Budget Committee: Property tax increase plus a wheel tax?

By Lesley Jenkins
star staff
ljenkins@starhq.com

  
After nearly three hours of debate about how to best fund capitol projects, what areas need the most money, and a potential wheel tax, the Carter County Budget Committee meeting ended abruptly Tuesday night with a motion to table a proposed property tax rate and adjourn until next week so that commissioners can hear from constituents.
   Commissioner Lawrence Hodge made a motion to set the proposed property tax rate at $2.69 per $100 of assessed value and to initiate a wheel tax of $25, capped for 20 years. Commissioner Jeff Treadway seconded the motion.
   This proposed tax rate would have included funding for a 3 percent raise for county employees, health insurance and retirement benefits increases, jail cost overruns of $500,000, operating cost increases, and a jail staffing increase. The $25 wheel tax would have funded a capitol project fund earmarked for a long-term solution for the overcrowded Carter County Jail, i.e. a new facility, funding for the school project, and for land acquisition for economic development.
   Funds derived from the wheel tax would be divided at a later date, since no specification was made in the motion, except for earmarking the dollars to capitol projects.
   What the tax rate increase and wheel tax would not fund would be increases to outside agencies and salary adjustments.
   Before a roll call vote was taken, Commissioner Tom "Yogi" Bowers made a motion to table the motion and adjourn the meeting in order to better poll commissioners' constituents in their respected districts and meet again next week on Tuesday, June 8 at 6 p.m. The motion to table passed unanimously.
   Implementing a wheel tax can be done in three ways. The first would require that the County Commission pass a private act, ratifying it with a two-thirds vote and then sending it to the legislature for approval. However, this is not an option with current state representatives who have informed the commission they will not take private acts to the legislature, according to County Mayor Dale Fair.
   The second alternative is to pass the motion in two separate regular commission meetings with a two-thirds majority, or 16, votes.
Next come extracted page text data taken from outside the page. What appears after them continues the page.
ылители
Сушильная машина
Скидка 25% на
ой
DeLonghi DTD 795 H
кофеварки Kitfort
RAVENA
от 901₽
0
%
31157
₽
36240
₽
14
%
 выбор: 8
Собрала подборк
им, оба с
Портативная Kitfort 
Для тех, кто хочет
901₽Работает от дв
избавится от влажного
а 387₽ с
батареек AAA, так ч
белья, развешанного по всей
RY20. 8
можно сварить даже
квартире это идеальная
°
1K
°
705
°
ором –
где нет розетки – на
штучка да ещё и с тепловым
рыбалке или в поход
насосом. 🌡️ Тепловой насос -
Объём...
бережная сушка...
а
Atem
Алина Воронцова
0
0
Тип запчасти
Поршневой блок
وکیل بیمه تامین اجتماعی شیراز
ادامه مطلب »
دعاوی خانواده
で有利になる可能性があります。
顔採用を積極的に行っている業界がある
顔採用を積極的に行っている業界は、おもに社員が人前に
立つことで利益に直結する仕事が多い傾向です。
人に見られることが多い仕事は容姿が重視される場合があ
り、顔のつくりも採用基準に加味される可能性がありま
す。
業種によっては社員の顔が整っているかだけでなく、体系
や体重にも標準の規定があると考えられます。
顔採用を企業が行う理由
Citizens can file a petition with the county's election office for a referendum using 10 percent of the votes from the previous governor's election to force that a referendum be placed on the November 2004 ballot.
   The third option is for the commission to have a referendum by private act and let the citizens vote to implement the tax.
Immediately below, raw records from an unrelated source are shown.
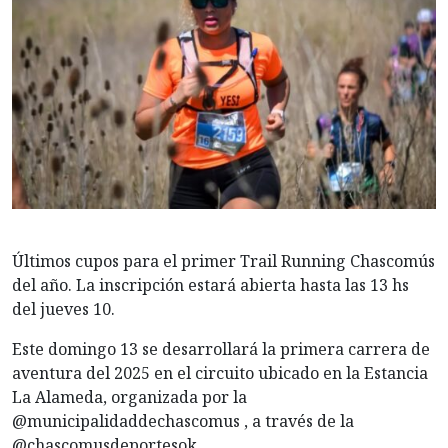
Últimos cupos para el primer Trail Running Chascomús
del año. La inscripción estará abierta hasta las 13 hs
del jueves 10.
Este domingo 13 se desarrollará la primera carrera de
aventura del 2025 en el circuito ubicado en la Estancia
La Alameda, organizada por la
@municipalidaddechascomus , a través de la
@chascomusdeportesok .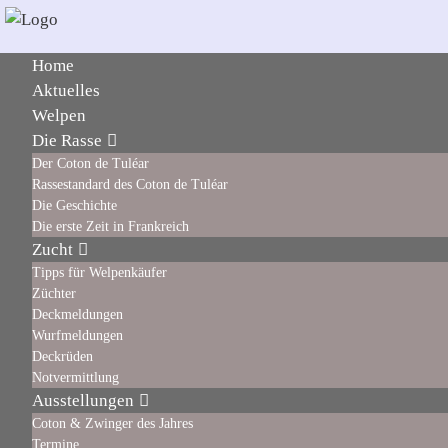
Home
Aktuelles
Welpen
Die Rasse
Der Coton de Tuléar
Rassestandard des Coton de Tuléar
Die Geschichte
Die erste Zeit in Frankreich
Zucht
Tipps für Welpenkäufer
Züchter
Deckmeldungen
Wurfmeldungen
Deckrüden
Notvermittlung
Ausstellungen
Coton & Zwinger des Jahres
Termine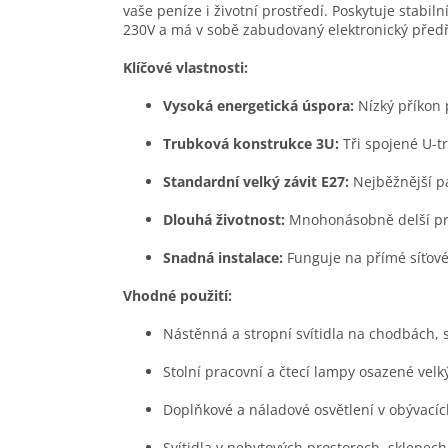
vaše peníze i životní prostředí. Poskytuje stabil
230V a má v sobě zabudovaný elektronický předřad
Klíčové vlastnosti:
Vysoká energetická úspora:
Nízký příkon 
Trubková konstrukce 3U:
Tři spojené U-tr
Standardní velký závit E27:
Nejběžnější pat
Dlouhá životnost:
Mnohonásobně delší pro
Snadná instalace:
Funguje na přímé síťové
Vhodné použití:
Nástěnná a stropní svítidla na chodbách, s
Stolní pracovní a čtecí lampy osazené vel
Doplňkové a náladové osvětlení v obývacích
Svítidla v nebytových prostorech, sklepech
   The only other item that was proposed on Tuesday was a motion to set aside a litigation tax to fund the judge's salary. This tax will be included in the court costs of each case found guilty. The litigation tax will free up $.02 on the property tax rate.
   Almost two and a half hours of discussion brought the committee to the $2.69 property tax rate and wheel tax combination, which will be brought up at the next meeting.
   Commissioner John Lewis said against the wheel tax, "Gas is gone up. Insurance is gone up. Food is gone up. A lot of people is laid off. We need to find out what my people (6th district residents) can afford. Our obligation is to the people who put us in this office."
   Commissioner Wayne Holtsclaw replied there are over 50,000 registered vehicles in the county and approximately 25,000 property owners. "These 25,000 property owners are carrying the whole load of the county." He told of his own personal property taxes and how his would increase more than $1,000 over last year if the $2.69 property tax is approved. However, if the wheel tax is approved he would only be paying $300 for the 12 vehicles that he owns and operates a business with.
   "I'd be better off with a wheel tax than a property tax increase," Holtsclaw said.
   At one point commissioners discussed the possibility of funding all the requests and $16 million for a new jail and $16 million for the school project. This option would send the property tax rate to $3.23, an increase of $1.01 from the current rate. However, this scenario does not include a wheel tax.
   If commissioners decide to fund the $32 million for the jail and schools with a wheel tax/property tax combination, the tax rate could be set at $2.69 with a $54 wheel tax.
   Despite all the discussion, the committee did not set a proposed tax rate and will reconvene next Tuesday after holding town meetings in their districts.